___ Paginafragment ___

Als onervaren libertariërs zouden we wellicht antwoorden “aangezien belasting diefstal is, zouden de armen alleen ontvangen wat mensen ze vrijwillig zouden geven.
Naarmate ons begrip van libertarische principes en hun toepassing groeit, evolueren ook onze antwoorden op de moeilijke vragen. We verkondigen dan ook niet slechts de morele aspecten van vrijheid, maar ook de praktische. Onze antwoorden beschrijven hoe vrijheid de universele welvaart en overvloed creëert waarnaar de mensheid op zoek is. Beschouw ter illustratie van deze evolutie de mogelijke antwoorden op de vraag “wat gebeurt er met de armen in een libertarische samenleving?”
Als onervaren libertariërs zouden we wellicht antwoorden “aangezien belasting diefstal is, zouden de armen alleen ontvangen wat mensen ze vrijwillig zouden geven. Als jij de behoeftigen wilt helpen, houdt niemand je tegen.”
Is dit antwoord een goede weergave van het libertarisch standpunt over armoede? Het is zeker waarheidsgetrouw–maar het is niet volledig. Degene die de vraag stelt voelt dit ook, en zal verder vragen: “wat als er niet genoeg mensen op vrijwillige basis de armen zouden helpen?” De principiële libertariër antwoordt misschien dat mensen laten verhongeren te prefereren is boven de schending van het libertarische principe die optreedt bij hulp op basis van belastingheffing. De vragensteller loopt (begrijpelijk) weg met het idee dat libertariërs koud en ongevoelig zijn.

___

## Opdrachtdoel:
Schrijf het fragment over libertariërs en armoede opnieuw uit van "Is dit antwoord" tot "en ongevoelig zijn." en vervang daarbij "armoede" door "werkloosheid".

___ Vermelde items ___

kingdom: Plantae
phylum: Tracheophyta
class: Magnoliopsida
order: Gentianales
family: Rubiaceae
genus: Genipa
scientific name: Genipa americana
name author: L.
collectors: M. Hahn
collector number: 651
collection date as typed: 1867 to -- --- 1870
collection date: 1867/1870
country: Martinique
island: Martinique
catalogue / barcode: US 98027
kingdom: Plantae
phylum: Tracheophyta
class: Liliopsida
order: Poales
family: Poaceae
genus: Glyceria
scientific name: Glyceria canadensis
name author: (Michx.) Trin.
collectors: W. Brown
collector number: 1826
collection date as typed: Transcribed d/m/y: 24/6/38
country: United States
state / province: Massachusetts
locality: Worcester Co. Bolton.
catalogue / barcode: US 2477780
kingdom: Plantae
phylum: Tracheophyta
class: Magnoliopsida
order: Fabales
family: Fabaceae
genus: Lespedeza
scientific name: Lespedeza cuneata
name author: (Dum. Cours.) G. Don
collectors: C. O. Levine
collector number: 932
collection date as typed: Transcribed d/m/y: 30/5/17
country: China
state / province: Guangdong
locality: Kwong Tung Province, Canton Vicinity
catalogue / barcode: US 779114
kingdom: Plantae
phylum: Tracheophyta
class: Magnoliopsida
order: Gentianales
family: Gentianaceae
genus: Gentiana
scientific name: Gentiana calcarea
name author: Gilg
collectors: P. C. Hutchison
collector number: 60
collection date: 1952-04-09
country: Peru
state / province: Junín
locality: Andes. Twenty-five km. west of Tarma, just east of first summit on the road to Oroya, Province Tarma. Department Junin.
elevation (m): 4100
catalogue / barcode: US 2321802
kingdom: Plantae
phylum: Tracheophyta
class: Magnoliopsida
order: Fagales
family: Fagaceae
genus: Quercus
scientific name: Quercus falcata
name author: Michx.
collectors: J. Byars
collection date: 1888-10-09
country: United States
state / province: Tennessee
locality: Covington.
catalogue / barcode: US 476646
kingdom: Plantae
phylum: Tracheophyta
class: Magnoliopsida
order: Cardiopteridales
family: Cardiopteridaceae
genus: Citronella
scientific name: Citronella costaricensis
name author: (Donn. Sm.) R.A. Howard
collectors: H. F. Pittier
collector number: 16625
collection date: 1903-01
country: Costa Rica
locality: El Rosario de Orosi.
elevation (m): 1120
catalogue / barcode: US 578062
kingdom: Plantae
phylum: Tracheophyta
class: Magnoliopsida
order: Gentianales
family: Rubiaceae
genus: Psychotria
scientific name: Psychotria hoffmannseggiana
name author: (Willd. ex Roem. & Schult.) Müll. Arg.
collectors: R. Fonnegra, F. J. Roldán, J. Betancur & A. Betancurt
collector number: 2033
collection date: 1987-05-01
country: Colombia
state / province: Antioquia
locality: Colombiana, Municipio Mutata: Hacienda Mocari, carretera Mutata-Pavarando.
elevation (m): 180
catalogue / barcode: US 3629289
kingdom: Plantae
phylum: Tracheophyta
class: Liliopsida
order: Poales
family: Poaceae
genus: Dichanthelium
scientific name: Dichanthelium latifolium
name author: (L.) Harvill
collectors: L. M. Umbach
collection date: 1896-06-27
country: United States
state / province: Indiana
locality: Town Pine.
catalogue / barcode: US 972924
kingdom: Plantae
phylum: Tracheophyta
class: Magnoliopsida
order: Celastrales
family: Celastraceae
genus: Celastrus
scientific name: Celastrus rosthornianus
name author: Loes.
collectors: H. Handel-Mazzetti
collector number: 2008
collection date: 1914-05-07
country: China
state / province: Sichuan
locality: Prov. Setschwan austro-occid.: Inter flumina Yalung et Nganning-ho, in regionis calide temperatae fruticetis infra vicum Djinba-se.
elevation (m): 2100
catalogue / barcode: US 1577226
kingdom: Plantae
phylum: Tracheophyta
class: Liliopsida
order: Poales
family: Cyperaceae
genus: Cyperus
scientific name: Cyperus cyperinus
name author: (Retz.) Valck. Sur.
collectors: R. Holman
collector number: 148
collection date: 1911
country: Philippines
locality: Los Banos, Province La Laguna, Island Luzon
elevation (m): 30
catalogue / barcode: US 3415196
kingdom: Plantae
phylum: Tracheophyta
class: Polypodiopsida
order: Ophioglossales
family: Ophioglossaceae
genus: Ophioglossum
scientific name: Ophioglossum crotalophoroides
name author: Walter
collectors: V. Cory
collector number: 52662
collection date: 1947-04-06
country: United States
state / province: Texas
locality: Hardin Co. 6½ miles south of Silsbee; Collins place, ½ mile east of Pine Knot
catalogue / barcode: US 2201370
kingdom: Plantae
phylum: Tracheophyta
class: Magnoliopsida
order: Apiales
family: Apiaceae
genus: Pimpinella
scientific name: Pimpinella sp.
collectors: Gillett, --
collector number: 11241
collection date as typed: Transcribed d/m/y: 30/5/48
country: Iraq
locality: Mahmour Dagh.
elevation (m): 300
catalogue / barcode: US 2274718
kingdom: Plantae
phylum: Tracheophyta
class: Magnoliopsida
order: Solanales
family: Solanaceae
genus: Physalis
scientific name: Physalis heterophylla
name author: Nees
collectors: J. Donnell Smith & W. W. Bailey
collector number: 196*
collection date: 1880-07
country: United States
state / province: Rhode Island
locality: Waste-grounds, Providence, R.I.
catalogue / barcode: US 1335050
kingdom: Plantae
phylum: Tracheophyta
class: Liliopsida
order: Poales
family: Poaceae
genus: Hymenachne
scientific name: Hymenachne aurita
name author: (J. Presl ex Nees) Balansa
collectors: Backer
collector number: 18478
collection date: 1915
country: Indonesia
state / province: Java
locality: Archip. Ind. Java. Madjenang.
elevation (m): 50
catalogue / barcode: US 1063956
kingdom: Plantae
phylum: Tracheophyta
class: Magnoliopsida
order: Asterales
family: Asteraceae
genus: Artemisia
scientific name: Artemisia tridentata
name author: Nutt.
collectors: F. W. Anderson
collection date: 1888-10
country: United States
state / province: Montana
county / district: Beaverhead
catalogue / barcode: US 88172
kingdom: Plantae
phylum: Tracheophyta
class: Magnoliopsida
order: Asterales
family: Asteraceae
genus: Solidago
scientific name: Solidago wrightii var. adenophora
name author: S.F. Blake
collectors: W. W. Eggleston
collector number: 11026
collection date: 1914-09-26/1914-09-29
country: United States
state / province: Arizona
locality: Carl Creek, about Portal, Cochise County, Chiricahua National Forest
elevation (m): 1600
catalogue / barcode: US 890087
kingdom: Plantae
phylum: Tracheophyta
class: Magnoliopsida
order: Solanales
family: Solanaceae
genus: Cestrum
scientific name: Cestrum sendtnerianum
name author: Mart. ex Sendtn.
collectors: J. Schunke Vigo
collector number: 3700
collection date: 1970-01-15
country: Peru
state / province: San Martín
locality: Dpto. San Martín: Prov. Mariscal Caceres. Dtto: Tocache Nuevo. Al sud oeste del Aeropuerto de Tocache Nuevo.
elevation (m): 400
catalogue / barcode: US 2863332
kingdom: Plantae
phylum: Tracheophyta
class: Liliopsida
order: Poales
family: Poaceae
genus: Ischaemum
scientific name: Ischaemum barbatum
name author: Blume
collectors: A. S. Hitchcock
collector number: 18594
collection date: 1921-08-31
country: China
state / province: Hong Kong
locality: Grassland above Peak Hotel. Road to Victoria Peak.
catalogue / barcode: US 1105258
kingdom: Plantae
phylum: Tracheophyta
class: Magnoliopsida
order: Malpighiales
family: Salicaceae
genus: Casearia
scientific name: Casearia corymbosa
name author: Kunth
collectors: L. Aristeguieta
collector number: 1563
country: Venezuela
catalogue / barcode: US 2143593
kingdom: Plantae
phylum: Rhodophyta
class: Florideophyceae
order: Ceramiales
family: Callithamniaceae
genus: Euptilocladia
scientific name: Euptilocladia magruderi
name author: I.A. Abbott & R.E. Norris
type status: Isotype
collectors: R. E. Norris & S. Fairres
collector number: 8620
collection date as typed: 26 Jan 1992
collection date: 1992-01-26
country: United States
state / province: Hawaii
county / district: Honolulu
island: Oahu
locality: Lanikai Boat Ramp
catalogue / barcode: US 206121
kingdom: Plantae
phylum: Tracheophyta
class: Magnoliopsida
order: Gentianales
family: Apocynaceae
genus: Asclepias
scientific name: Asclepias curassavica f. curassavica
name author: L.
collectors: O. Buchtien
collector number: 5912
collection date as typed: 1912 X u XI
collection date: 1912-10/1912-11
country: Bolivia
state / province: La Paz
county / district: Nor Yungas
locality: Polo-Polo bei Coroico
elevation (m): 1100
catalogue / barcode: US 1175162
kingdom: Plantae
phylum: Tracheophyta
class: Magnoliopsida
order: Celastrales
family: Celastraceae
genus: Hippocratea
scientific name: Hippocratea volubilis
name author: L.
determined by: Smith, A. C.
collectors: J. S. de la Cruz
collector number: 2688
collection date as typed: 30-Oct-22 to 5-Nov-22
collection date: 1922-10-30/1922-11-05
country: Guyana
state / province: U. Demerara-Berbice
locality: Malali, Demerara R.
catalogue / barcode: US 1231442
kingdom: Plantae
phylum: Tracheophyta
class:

___

## Antwoord:
Is dit antwoord een goede weergave van het libertarisch standpunt over werkloosheid? Het is zeker waarheidsgetrouw–maar het is niet volledig. Degene die de vraag stelt voelt dit ook, en zal verder vragen: “wat als er niet genoeg mensen op vrijwillige basis de armen zouden helpen?” De principiële libertariër antwoordt misschien dat mensen laten verhongeren te prefereren is boven de schending van het libertarische principe die optreedt bij hulp op basis van belastingheffing. De vragensteller loopt (begrijpelijk) weg met het idee dat libertariërs koud en ongevoelig zijn.